Kûfelilerin desteğini kazanmış olan Hz. Ali, Basra üzerine yürümüş ve görüşmeler sonuçsuz kalınca savaş kaçınılmaz olmuş, muhalefetin başında bulunan Talha ve Zübeyr bu savaşta hayatlarını kaybetmişlerdir. İslâm tarihinde Cemel Vak‘ası (656) adı verilen bu savaş, Hz. Ayşe’nin bindiği devenin etrafında cereyan ettiği için bu şekilde isimlendirilmiştir. Savaş sonrasında Hz. Ali’nin halifeliği bütün Irak’ta tanınmış ve Kûfe merkez haline getirilmiştir.
Hz. Osman’ın intikamını alma görevi, Emevî sülalesinin başında bulunan Suriye valisi Muaviye b. Ebû Süfyan’a kalmıştı. Muaviye, doğrudan halifelik makamında hak iddia etmiyor fakat Hz. Osman’ın ölümünden ötürü Hz. Ali’yi itham ederek makamına gölge düşürüyordu. Muaviye, Hz. Ali’nin kendi yerine gönderdiği valiyi kabul etmeyince halife, ordusuyla birlikte Suriye’ye doğru yola çıktı. İki ordu 657 yılında, Suriye sınırındaki Sıffîn yakınlarında karşılaştı. İlk çarpışmalarda Hz. Ali başarı elde etse de Muaviye bu durumu, Mısır valisi Amr b. As sayesinde değiştirdi. Mağlup durumdaki Suriyeliler, Kur’an sayfalarını mızraklarının ucuna takarak, meselenin çözümü için Kur’an’ın hükümlerine başvurulmasını istediler. Muaviye’nin taktiği etkisini göstermekte gecikmedi. İki taraftan seçilecek hakemler, meseleye bir çözüm bulacaklardı. İslâm Tarihi’nde Hakem Olayı olarak bilinen bu olayda, Ebû Musa el-Eşarî Hz. Ali’nin, Amr b. As ise Muaviye’nin hakemi olarak tayin edildi. Hakeme başvurma durumu, Hz. Ali’nin önüne kısa sürede bazı güçlükler çıkarmıştı. Bu hareketten memnun olmayan bazı taraftarları isyan ettiler. Hz. Ali’den ayrılarak Kûfe yakınlarındaki Harura’da toplanan bu grup ileride Hâricîler olarak adlandırılacaktı.

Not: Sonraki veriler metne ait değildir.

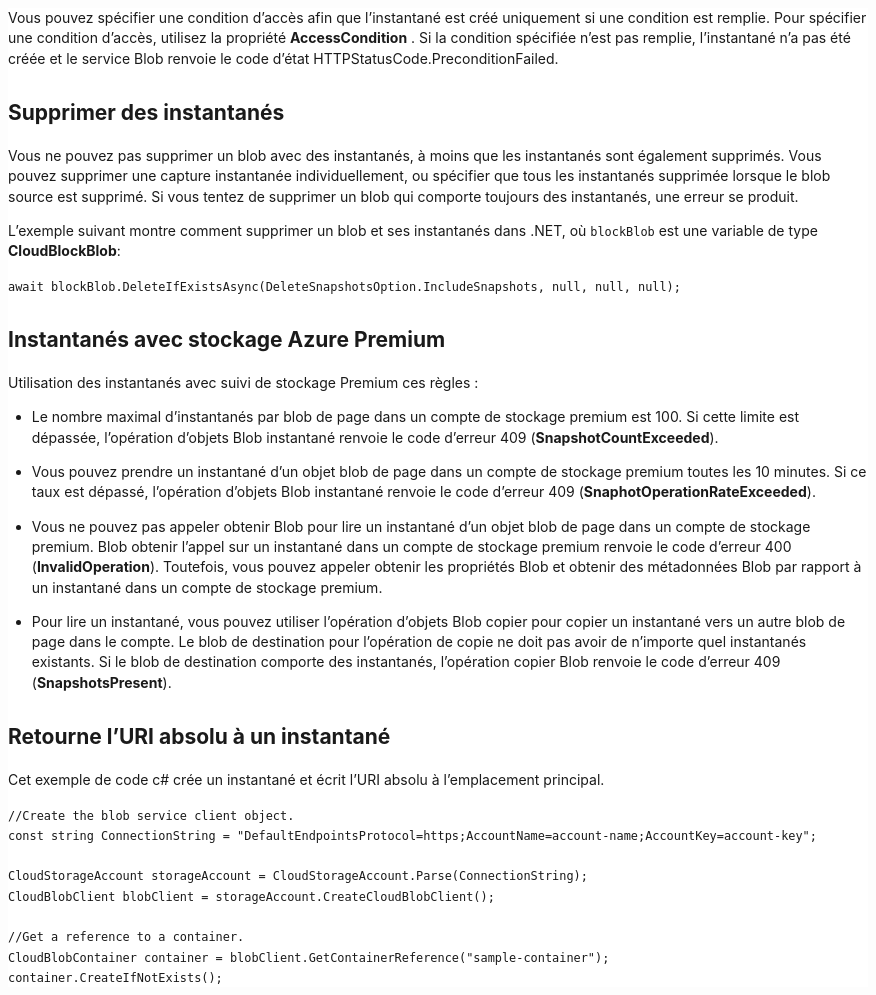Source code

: Vous pouvez spécifier une condition d’accès afin que l’instantané est créé uniquement si une condition est remplie. Pour spécifier une condition d’accès, utilisez la propriété **AccessCondition** . Si la condition spécifiée n’est pas remplie, l’instantané n’a pas été créée et le service Blob renvoie le code d’état HTTPStatusCode.PreconditionFailed.

## <a name="delete-snapshots"></a>Supprimer des instantanés

Vous ne pouvez pas supprimer un blob avec des instantanés, à moins que les instantanés sont également supprimés. Vous pouvez supprimer une capture instantanée individuellement, ou spécifier que tous les instantanés supprimée lorsque le blob source est supprimé. Si vous tentez de supprimer un blob qui comporte toujours des instantanés, une erreur se produit.

L’exemple suivant montre comment supprimer un blob et ses instantanés dans .NET, où `blockBlob` est une variable de type **CloudBlockBlob**:

    await blockBlob.DeleteIfExistsAsync(DeleteSnapshotsOption.IncludeSnapshots, null, null, null);

## <a name="snapshots-with-azure-premium-storage"></a>Instantanés avec stockage Azure Premium

Utilisation des instantanés avec suivi de stockage Premium ces règles :

- Le nombre maximal d’instantanés par blob de page dans un compte de stockage premium est 100. Si cette limite est dépassée, l’opération d’objets Blob instantané renvoie le code d’erreur 409 (**SnapshotCountExceeded**).

- Vous pouvez prendre un instantané d’un objet blob de page dans un compte de stockage premium toutes les 10 minutes. Si ce taux est dépassé, l’opération d’objets Blob instantané renvoie le code d’erreur 409 (**SnaphotOperationRateExceeded**).

- Vous ne pouvez pas appeler obtenir Blob pour lire un instantané d’un objet blob de page dans un compte de stockage premium. Blob obtenir l’appel sur un instantané dans un compte de stockage premium renvoie le code d’erreur 400 (**InvalidOperation**). Toutefois, vous pouvez appeler obtenir les propriétés Blob et obtenir des métadonnées Blob par rapport à un instantané dans un compte de stockage premium.

- Pour lire un instantané, vous pouvez utiliser l’opération d’objets Blob copier pour copier un instantané vers un autre blob de page dans le compte. Le blob de destination pour l’opération de copie ne doit pas avoir de n’importe quel instantanés existants. Si le blob de destination comporte des instantanés, l’opération copier Blob renvoie le code d’erreur 409 (**SnapshotsPresent**).

## <a name="return-the-absolute-uri-to-a-snapshot"></a>Retourne l’URI absolu à un instantané

Cet exemple de code c# crée un instantané et écrit l’URI absolu à l’emplacement principal.

    //Create the blob service client object.
    const string ConnectionString = "DefaultEndpointsProtocol=https;AccountName=account-name;AccountKey=account-key";

    CloudStorageAccount storageAccount = CloudStorageAccount.Parse(ConnectionString);
    CloudBlobClient blobClient = storageAccount.CreateCloudBlobClient();

    //Get a reference to a container.
    CloudBlobContainer container = blobClient.GetContainerReference("sample-container");
    container.CreateIfNotExists();
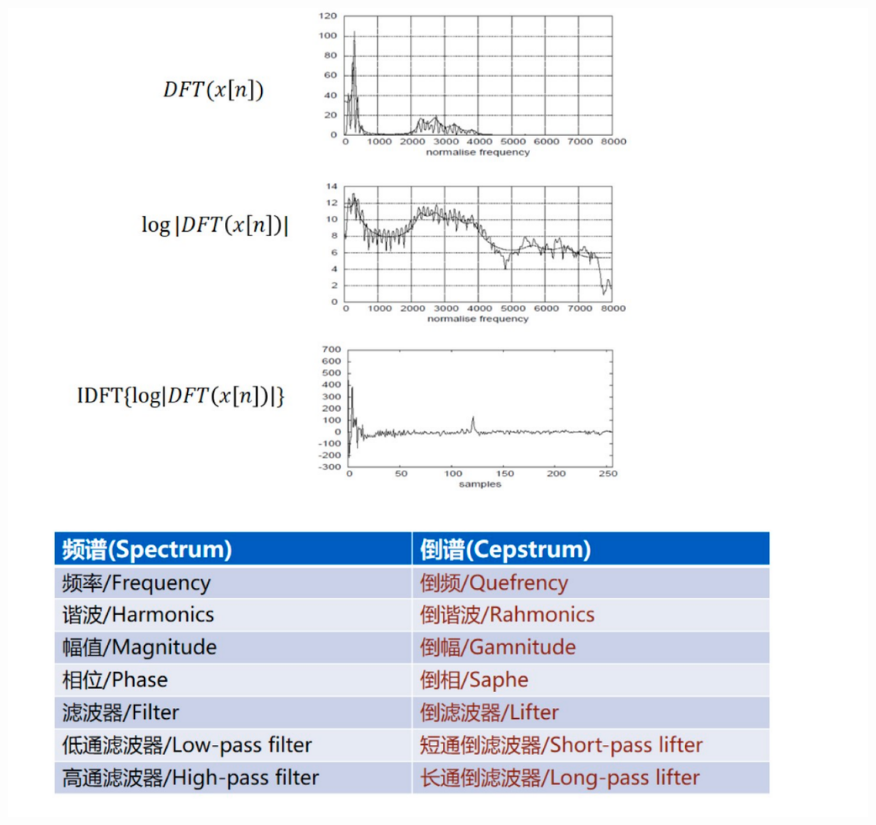 ![image-20231120202906054](../img/9.19/image-20231120202906054.png)

![image-20231120203002913](../img/9.19/image-20231120203002913.png)
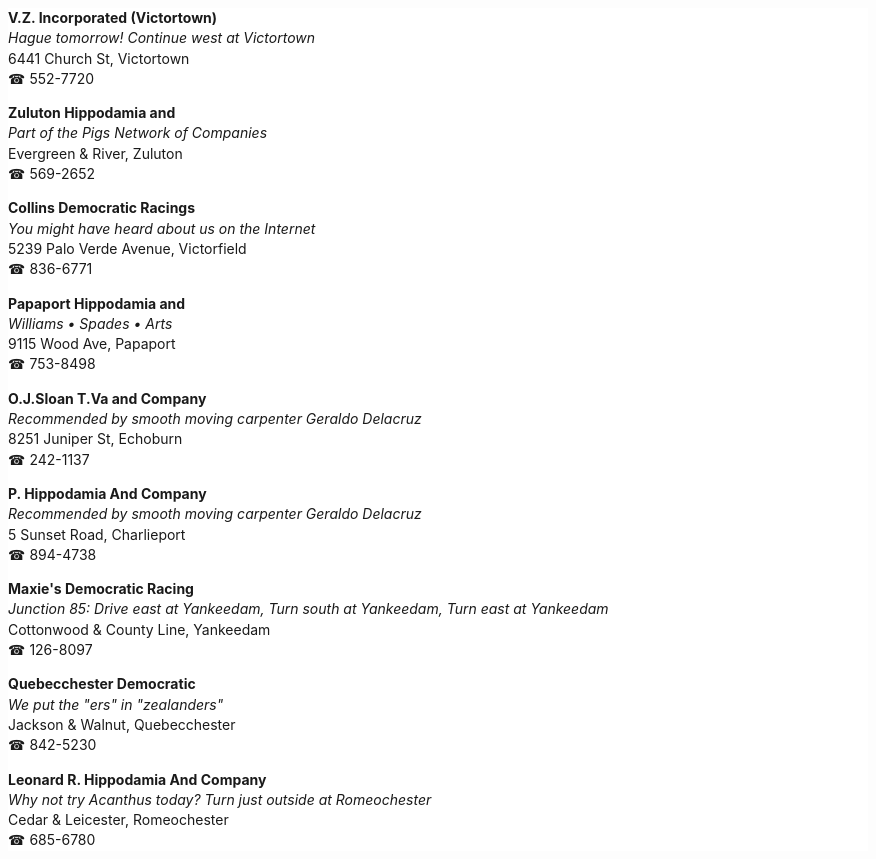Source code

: 

**V.Z. Incorporated (Victortown)**  
_Hague tomorrow! 
Continue west at Victortown_  
6441 Church St, Victortown  
☎ 552-7720



**Zuluton Hippodamia and**  
_Part of the Pigs Network of Companies_  
Evergreen & River, Zuluton  
☎ 569-2652



**Collins Democratic Racings**  
_You might have heard about us on the Internet_  
5239 Palo Verde Avenue, Victorfield  
☎ 836-6771



**Papaport Hippodamia and**  
_Williams • Spades • Arts_  
9115 Wood Ave, Papaport  
☎ 753-8498



**O.J.Sloan T.Va and Company**  
_Recommended by smooth moving carpenter Geraldo Delacruz_  
8251 Juniper St, Echoburn  
☎ 242-1137



**P. Hippodamia And Company**  
_Recommended by smooth moving carpenter Geraldo Delacruz_  
5 Sunset Road, Charlieport  
☎ 894-4738



**Maxie's Democratic Racing**  
_Junction 85: Drive east at Yankeedam, Turn south at Yankeedam, Turn east at Yankeedam_  
Cottonwood & County Line, Yankeedam  
☎ 126-8097



**Quebecchester Democratic**  
_We put the "ers" in "zealanders"_  
Jackson & Walnut, Quebecchester  
☎ 842-5230



**Leonard R. Hippodamia And Company**  
_Why not try Acanthus today? 
Turn just outside at Romeochester_  
Cedar & Leicester, Romeochester  
☎ 685-6780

Hakemler Ocak 659 tarihinde Ezruh’ta karşılaştılar. Hakemlerin verdiği karara göre, Hz. Ali ve Muaviye halife olmaktan azledilerek halkın oylarıyla yeni bir halife seçilecekti. Fakat durum değişmiş, Muaviye’nin hakemi Amr b. As, Hz. Ali’nin hakemi Ebû Musa el Eşarî’nin kararı uyarınca azledilen halifenin yerine kendi adayını tayin ettiğini ifade etmişti. Bu olay sonrasında Hz. Ali ve taraftarlarının etkisi azalmıştır. Muaviye, Mısır’ı ele geçirerek Hz. Ali’yi büyük bir kaynaktan daha mahrum etmiştir. 660 tarihinde ise Kudüs’te halifeliğini ilan ederek halkın kendisine biat etmesini sağlamıştır.
Hz. Ali, Suriye üzerine bir sefer yapmanın gerekliliğine inanıyordu. Bunun için hazırlık yaptığı sırada, Ocak 661 yılında İbn Mülcem isimli bir Hâricî tarafından Kûfe camiinde namaz sırasında öldürüldü. Ölümünden sonra oğlu ve halefi durumunda bulunan, mizacı gereği barışsever olan Hz. Hasan, hakkını Muaviye’ye devretmek zorunda kaldı. Bu durum sonrasında, Muaviye, Irak’a girerek halkın biat etmesini sağlamış ve halifeliği bütün İslâm Devleti’nde tanınarak Emevî Devleti’nin temelleri de atılmıştır.